The Bankruptcy Code sets out the following priority of payments (in the order listed):

  • any judicial fees or charges, including those of trustees and experts, and any expense disbursed for the benefit of the creditors to maintain and liquidate the properties of the debtor;
  • unpaid end-of-service gratuity, wages and salaries of the employees of the debtor (other than allowances and bonuses), which shall not exceed the relevant wages that are payable for a period of three months and provided that any payments made from the proceeds from the sale of assets in the debtor’s possession do not exceed 30 days of the relevant wages;
  • any maintenance payments that are subject to a judgment from a competent court;
  • any amount payable to government bodies; and
  • any fees, costs or expenses incurred after the date that insolvency proceedings have been initiated to procure commodities and services for the debtor or to continue the performance of any other contract required to continue the business of the debtor.

As noted in question 32, secured creditors are entitled to payment out of the proceeds of the sale of the underlying property subject to their liens and have the right to share in any distribution to unsecured creditors insofar as such proceeds are insufficient to satisfy their claims. The court will determine the priority of remaining claims in a bankruptcy on an ad-hoc basis.

The Bankruptcy Code provides that a composition or reorganisation plan must be approved by a majority of the creditors by number and by creditors holding at least two-thirds of the debts that have been finally or provisionally accepted by the court.

The DIFC and ADGM each have separate rules that should be considered separately, where applicable.

Intercreditor agreements on liens

Will courts recognise contractual agreements between creditors providing for lien subordination or otherwise addressing lien priorities?

Yes. Contractual agreements regarding lien subordination are enforceable in the UAE, provided that such agreements do not violate UAE laws regarding priority (see question 34).

The DIFC and ADGM each have separate rules (and independent course) that should be considered separately, where applicable.

Discounted securities in insolvencies

How is the claim of an original issue discount (OID) or discount debt instrument treated in an insolvency proceeding in your jurisdiction?

There is no special provision directly addressing discounted debt instruments under UAE law. The creditor holding such an instrument must make a claim to the trustee-in-bankruptcy, and the court will determine the priority of such claim.

The DIFC and ADGM each have separate rules that should be considered separately, where applicable.

Liability of secured creditors after enforcement

Discuss potential liabilities for a secured creditor that enforces against collateral.

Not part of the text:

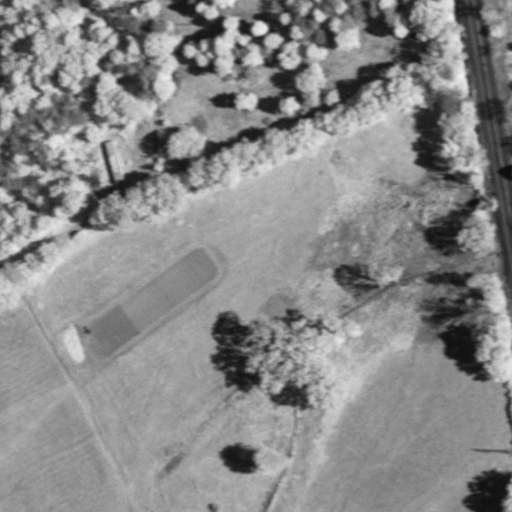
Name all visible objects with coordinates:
railway: (497, 84)
railway: (491, 118)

See question 34. Also, note that articles 33 and 34 of the Bankruptcy Code provide that a debtor initiating a preventive composition shall not cause its debts to come due or any contract to terminate. While it is unclear whether these provisions are intended to abrogate lenders’ rights, they may have an impact on acceleration and termination clauses in loan agreements. The DIFC and ADGM each have separate rules that should be considered separately, where applicable.